Kerala style Malabar chicken tips and tricks
- First, make sure to use fresh chicken. This will make all the difference in terms of flavor.
- Second, don't be afraid to experiment with different spices and herbs. The more you add, the more flavourful your curry will be.
- Finally, make sure to cook the chicken slowly and patiently. This will ensure that it is cooked through and retain all its juices.
Follow these tips and tricks, and you'll be sure to make the best malabar chicken curry you've ever tasted!
Influencer Review about the product :
The Meyer anzen ceramic sauteuse is a great option for anyone looking for a high-quality ceramic cookware option. This frypan features a durable ceramic construction and an even heating surface, making it a great choice for cooking.
So if you're looking for a ceramic sauteuse that is durable, heats evenly, and is environmentally friendly, the Meyer anzen is a great option.
Suggested cookware for the recipe
Perfect Malabar Chicken
Malabar chicken curry is a Kerala-style chicken curry that is creamy, delicious and goes well with roti, appam, ghee rice, Kerala parotta or coconut rice. This dish is made by simmering chicken in a gravy of onion, tomatoes and Indian spices. The result is a mouth-watering curry that will have you coming back for more.
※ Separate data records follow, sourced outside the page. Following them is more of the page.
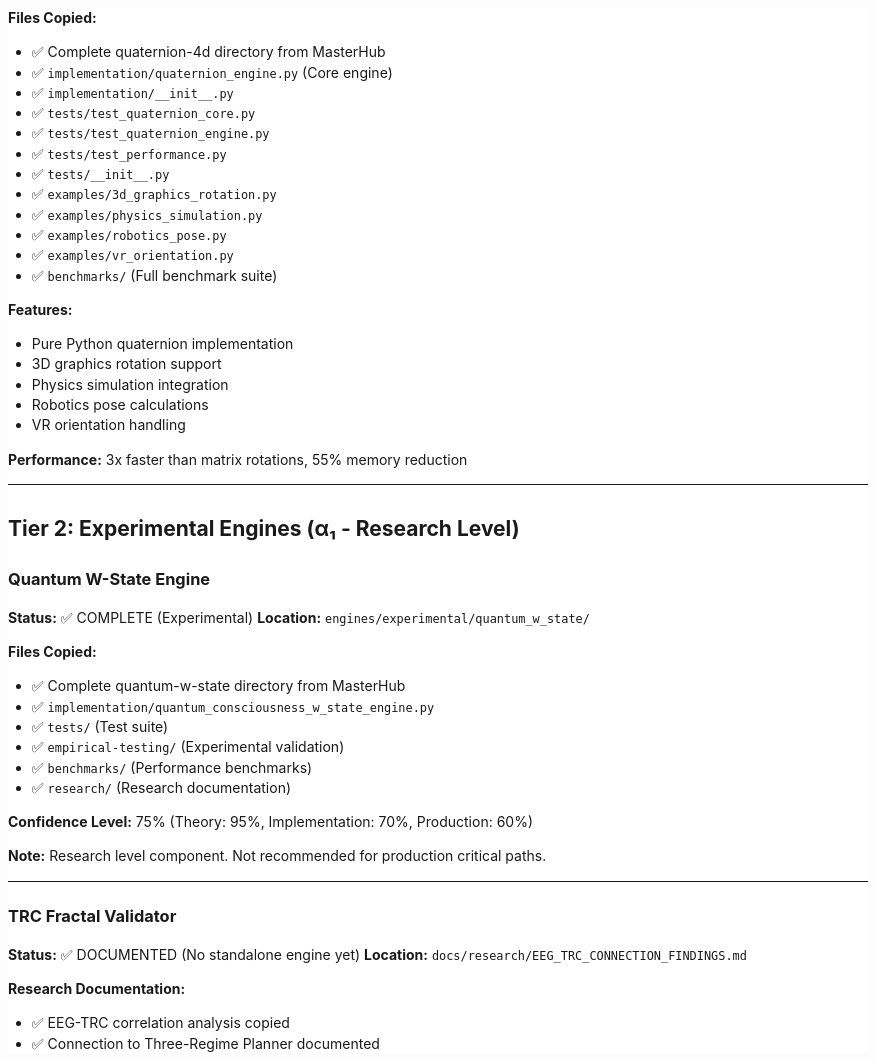 **Files Copied:**
- ✅ Complete quaternion-4d directory from MasterHub
- ✅ `implementation/quaternion_engine.py` (Core engine)
- ✅ `implementation/__init__.py`
- ✅ `tests/test_quaternion_core.py`
- ✅ `tests/test_quaternion_engine.py`
- ✅ `tests/test_performance.py`
- ✅ `tests/__init__.py`
- ✅ `examples/3d_graphics_rotation.py`
- ✅ `examples/physics_simulation.py`
- ✅ `examples/robotics_pose.py`
- ✅ `examples/vr_orientation.py`
- ✅ `benchmarks/` (Full benchmark suite)

**Features:**
- Pure Python quaternion implementation
- 3D graphics rotation support
- Physics simulation integration
- Robotics pose calculations
- VR orientation handling

**Performance:** 3x faster than matrix rotations, 55% memory reduction

---

## Tier 2: Experimental Engines (α₁ - Research Level)

### Quantum W-State Engine

**Status:** ✅ COMPLETE (Experimental)
**Location:** `engines/experimental/quantum_w_state/`

**Files Copied:**
- ✅ Complete quantum-w-state directory from MasterHub
- ✅ `implementation/quantum_consciousness_w_state_engine.py`
- ✅ `tests/` (Test suite)
- ✅ `empirical-testing/` (Experimental validation)
- ✅ `benchmarks/` (Performance benchmarks)
- ✅ `research/` (Research documentation)

**Confidence Level:** 75% (Theory: 95%, Implementation: 70%, Production: 60%)

**Note:** Research level component. Not recommended for production critical paths.

---

### TRC Fractal Validator

**Status:** ✅ DOCUMENTED (No standalone engine yet)
**Location:** `docs/research/EEG_TRC_CONNECTION_FINDINGS.md`

**Research Documentation:**
- ✅ EEG-TRC correlation analysis copied
- ✅ Connection to Three-Regime Planner documented
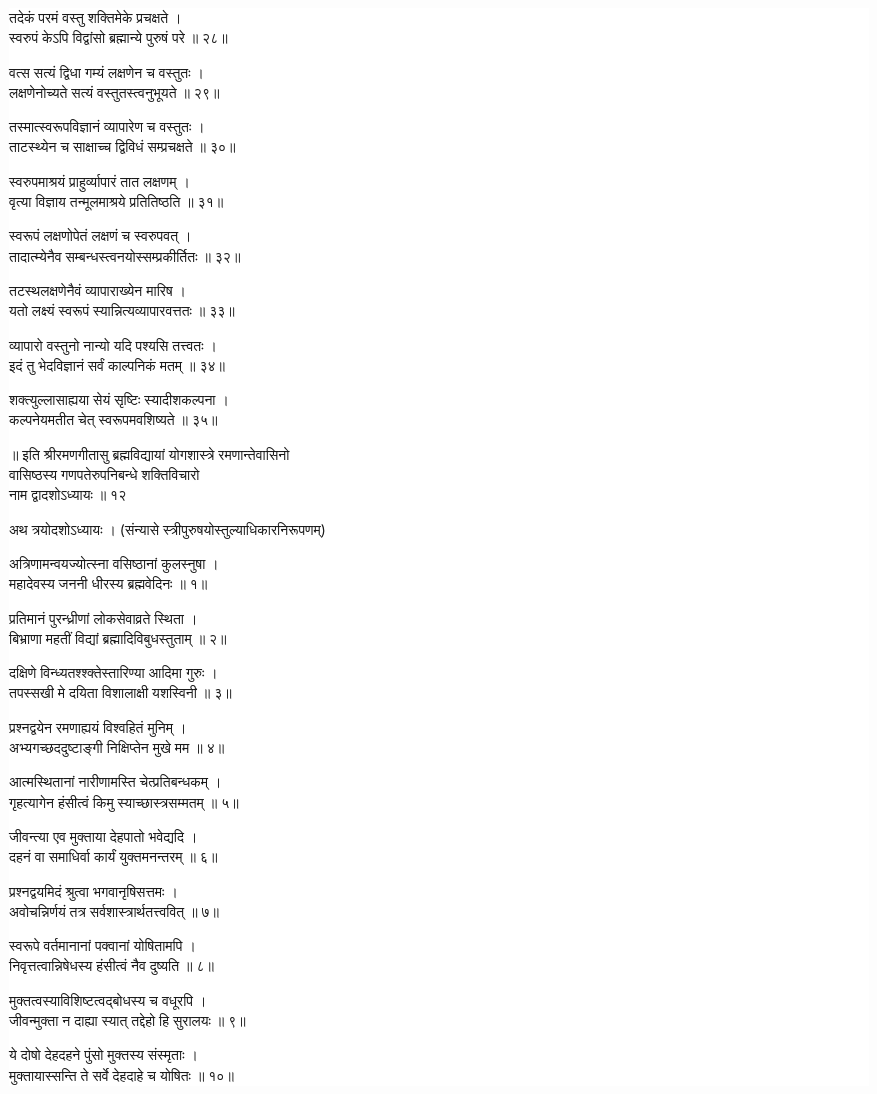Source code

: तदेकं परमं वस्तु शक्तिमेके प्रचक्षते ।  
स्वरुपं केऽपि विद्वांसो ब्रह्मान्ये पुरुषं परे ॥ २८॥  
  
वत्स सत्यं द्विधा गम्यं लक्षणेन च वस्तुतः ।  
लक्षणेनोच्यते सत्यं वस्तुतस्त्वनुभूयते ॥ २९॥  
  
तस्मात्स्वरूपविज्ञानं व्यापारेण च वस्तुतः ।  
ताटस्थ्येन च साक्षाच्च द्विविधं सम्प्रचक्षते ॥ ३०॥  
  
स्वरुपमाश्रयं प्राहुर्व्यापारं तात लक्षणम् ।  
वृत्या विज्ञाय तन्मूलमाश्रये प्रतितिष्ठति ॥ ३१॥  
  
स्वरूपं लक्षणोपेतं लक्षणं च स्वरुपवत् ।  
तादात्म्येनैव सम्बन्धस्त्वनयोस्सम्प्रकीर्तितः ॥ ३२॥  
  
तटस्थलक्षणेनैवं व्यापाराख्येन मारिष ।  
यतो लक्ष्यं स्वरूपं स्यान्नित्यव्यापारवत्ततः ॥ ३३॥  
  
व्यापारो वस्तुनो नान्यो यदि पश्यसि तत्त्वतः ।  
इदं तु भेदविज्ञानं सर्वं काल्पनिकं मतम् ॥ ३४॥  
  
शक्त्युल्लासाह्यया सेयं सृष्टिः स्यादीशकल्पना ।  
कल्पनेयमतीत चेत् स्वरूपमवशिष्यते ॥ ३५॥  
  
॥ इति श्रीरमणगीतासु ब्रह्मविद्यायां योगशास्त्रे रमणान्तेवासिनो  
वासिष्ठस्य गणपतेरुपनिबन्धे शक्तिविचारो  
नाम द्वादशोऽध्यायः ॥ १२  
  
  
  
अथ त्रयोदशोऽध्यायः । (संन्यासे स्त्रीपुरुषयोस्तुल्याधिकारनिरूपणम्)  
  
अत्रिणामन्वयज्योत्स्ना वसिष्ठानां कुलस्नुषा ।  
महादेवस्य जननी धीरस्य ब्रह्मवेदिनः ॥ १॥  
  
प्रतिमानं पुरन्ध्रीणां लोकसेवाव्रते स्थिता ।  
बिभ्राणा महतीं विद्यां ब्रह्मादिविबुधस्तुताम् ॥ २॥  
  
दक्षिणे विन्ध्यतश्श्क्तेस्तारिण्या आदिमा गुरुः ।  
तपस्सखी मे दयिता विशालाक्षी यशस्विनी ॥ ३॥  
  
प्रश्नद्वयेन रमणाह्ययं विश्वहितं मुनिम् ।  
अभ्यगच्छददुष्टाङ्गी निक्षिप्तेन मुखे मम ॥ ४॥  
  
आत्मस्थितानां नारीणामस्ति चेत्प्रतिबन्धकम् ।  
गृहत्यागेन हंसीत्वं किमु स्याच्छास्त्रसम्मतम् ॥ ५॥  
  
जीवन्त्या एव मुक्ताया देहपातो भवेद्यदि ।  
दहनं वा समाधिर्वा कार्यं युक्तमनन्तरम् ॥ ६॥  
  
प्रश्नद्वयमिदं श्रुत्वा भगवानृषिसत्तमः ।  
अवोचन्निर्णयं तत्र सर्वशास्त्रार्थतत्त्ववित् ॥ ७॥  
  
स्वरूपे वर्तमानानां पक्वानां योषितामपि ।  
निवृत्तत्वान्निषेधस्य हंसीत्वं नैव दुष्यति ॥ ८॥  
  
मुक्तत्वस्याविशिष्टत्वद्बोधस्य च वधूरपि ।  
जीवन्मुक्ता न दाह्या स्यात् तद्देहो हि सुरालयः ॥ ९॥  
  
ये दोषो देहदहने पुंसो मुक्तस्य संस्मृताः ।  
मुक्तायास्सन्ति ते सर्वे देहदाहे च योषितः ॥ १०॥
So, if you're looking for a delicious chicken curry recipe, look no further than Malabar chicken curry.
4 tablespoons coconut oil
1 cup chopped onions
15-20 curry leaves
3-4 green chili peppers (slit into half)
1 tablespoons ginger garlic paste
2 tablespoons coriander powder
½ teaspoon turmeric powder
2 teaspoons Kashmiri red chili powder
1 teaspoon black pepper powder
1 cup chopped tomatoes
26 ounces bone-in chicken (750 g, cut into 1-½ inch chunks)
salt to taste
1 cup fresh coconut paste (To make coconut paste, add ¾ cup chopped fresh coconut and ½ water to a blender. Blend until smooth.)
2 tablespoons coconut oil
1 teaspoon mustard seeds
¼ cup chopped fresh coconut
¼ cup sliced shallots Instructions
Heat coconut oil in a medium-sized pan over medium-high heat.
Once the oil is hot, add onions and fry until they turn slightly brown (8-10 minutes). Stir frequently while frying.
Add curry leaves, green chilies, and ginger-garlic paste and fry for 2-3 minutes.
Add coriander powder, turmeric powder, Kashmiri red chili powder, and black pepper powder and fry for 10-15 seconds.
Now add tomatoes and cook for 2-3 minutes. Keep mashing the tomatoes from the back of a ladle.
Add chicken and salt and cook for 3-4 minutes on high heat.
Add fresh coconut paste and ½ cup water to the pan. Mix well.
Reduce the heat to low. Cover the pan using a tight-fitting lid and cook until the chicken is tender. It will take 30-35 minutes.
Stir a few times while cooking.
Open the lid and check for salt. Add more salt if needed and cook for another minute.
For tempering, heat coconut oil in a small pan over medium-high heat.
Once the oil is hot, add mustard seeds and let them crackle for 2-3 seconds. Add coconut and shallots.
Fry until they turn slightly brown. Keep stirring frequently.
Pour the tempering over the chicken curry and mix well. Serve hot with pathiri or coconut rice.